Militante Palästinenser setzten derweil ihre Angriffe auf den Süden Israels fort. Das israelische Abwehrsystem "Iron Dome" fing eine Rakete über der Stadt Aschkelon ab. In der israelischen Mittelmeermetropole Tel Aviv hatten zum ersten Mal mitten in der Nacht die Alarmsirenen geheult. Zwei Raketen seien nahe Rischon Lezion südöstlich von Tel Aviv eingeschlagen, teilte die Armee mit.
Künstler werfen Israel Völkermord vor
Bei israelischen Angriffen im Gazastreifen sind seit dem 8. Juli mehr als 1100 Menschen getötet und mehr als 6500 verletzt worden. Die meisten der Opfer seien Zivilisten, darunter Frauen und Kinder, teilten die Rettungskräfte mit. Nach Angaben des israelischen Militärs starben bis Dienstagmorgen 53 israelische Soldaten, davon rund zehn bei Gefechten Dienstagnacht. Drei Zivilisten kamen bei Angriffen militanter Palästinenser ums Leben. Wie UNRWA-Sprecher Gunness mitteilte, starben auch fünf UN-Mitarbeiter, darunter drei für UNRWA tätige Lehrer.
Führende westliche Nationen forderten eine sofortige, bedingungslose und humanitäre Waffenruhe. Die Führung in Teheran verschärfte dagegen ihre Tiraden gegen Israel. Der oberste politische und religiöse Führer des Landes, Ajatollah Ali Chamenei, nannte Israel einen "tollwütigen Hund" und "raubgierigen Wolf". Die muslimische Welt rief er auf, die Palästinenser mit Waffen zu versorgen, damit sie sich gegen "diesen Völkermord" zur Wehr setzen könnten.
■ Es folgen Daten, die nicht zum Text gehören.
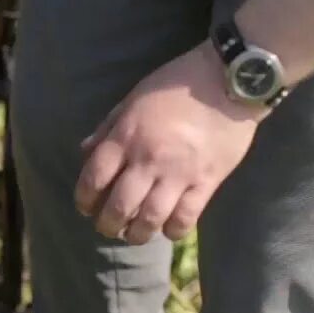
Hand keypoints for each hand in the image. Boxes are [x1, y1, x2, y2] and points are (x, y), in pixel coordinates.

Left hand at [75, 41, 268, 244]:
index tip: (86, 207)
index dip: (84, 200)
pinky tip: (168, 228)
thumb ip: (108, 128)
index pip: (93, 180)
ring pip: (149, 219)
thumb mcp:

Aber auch Künstler meldeten sich zu Wort. Der Pianist und Dirigent Daniel Barenboim äußerte sich zutiefst besorgt. "Alle Kriege gehen eines Tages zu Ende. Doch was wird in Israel und Palästina geschehen, wenn dieser Krieg vorbei ist? Den Hass wird keine politische Verhandlung beseitigen können", sagte er am Montag in Buenos Aires. In Spanien warfen mehr als einhundert Künstler, darunter die Hollywood-Stars Penélope Cruz und Javier Bardem sowie der Regisseur Pedro Almodóvar, Israel Völkermord vor.
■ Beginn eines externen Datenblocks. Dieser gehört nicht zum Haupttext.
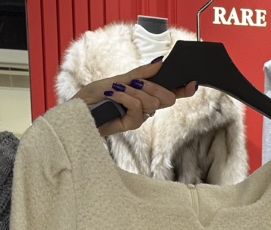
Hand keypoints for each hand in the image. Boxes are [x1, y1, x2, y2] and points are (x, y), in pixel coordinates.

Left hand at [73, 60, 197, 136]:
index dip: (182, 90)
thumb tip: (160, 63)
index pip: (169, 94)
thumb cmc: (94, 97)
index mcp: (144, 96)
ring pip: (152, 104)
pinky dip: (126, 98)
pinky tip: (114, 95)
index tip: (193, 82)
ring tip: (116, 90)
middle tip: (137, 82)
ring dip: (135, 92)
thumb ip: (140, 74)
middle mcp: (144, 108)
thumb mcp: (118, 79)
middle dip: (156, 87)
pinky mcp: (130, 125)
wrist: (78, 110)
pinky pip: (138, 109)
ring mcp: (138, 118)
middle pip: (166, 99)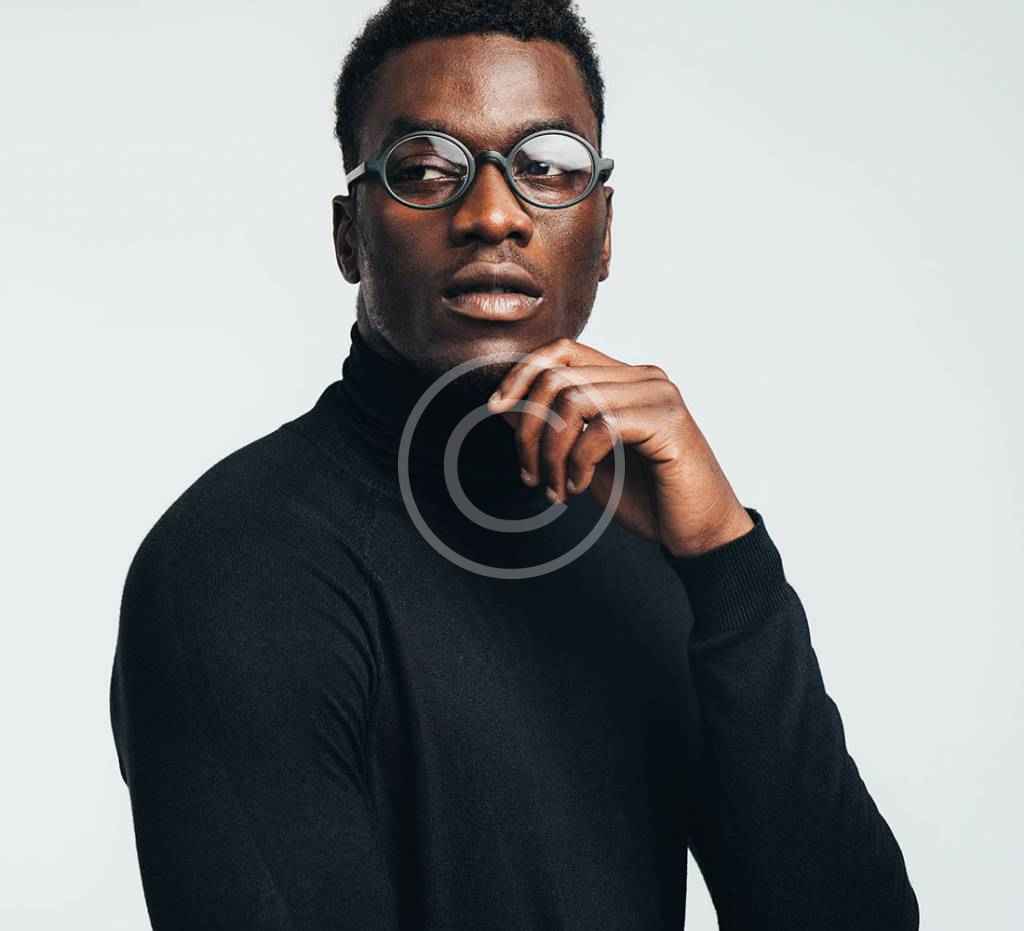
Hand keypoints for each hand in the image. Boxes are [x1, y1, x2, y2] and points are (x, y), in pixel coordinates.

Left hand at [486, 337, 754, 557]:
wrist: (700, 534)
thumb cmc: (647, 498)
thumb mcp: (584, 460)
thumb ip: (554, 430)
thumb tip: (507, 407)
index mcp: (626, 379)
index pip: (563, 350)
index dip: (522, 374)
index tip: (496, 410)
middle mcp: (644, 378)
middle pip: (559, 375)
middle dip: (529, 428)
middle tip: (529, 474)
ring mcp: (659, 396)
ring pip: (574, 400)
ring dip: (550, 452)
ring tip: (553, 489)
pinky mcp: (668, 422)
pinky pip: (601, 428)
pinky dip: (577, 462)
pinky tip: (577, 488)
Zugleich kam es in verschiedenen Ländern zu Anschlägen auf jüdische Einrichtungen und antisemitische Schmierereien. In Wuppertal schleuderten drei Männer Brandsätze auf den Eingang der dortigen Synagoge. In Rom wurden Drohungen, antisemitische Parolen und Hakenkreuze an Dutzende jüdischer Geschäfte gesprüht.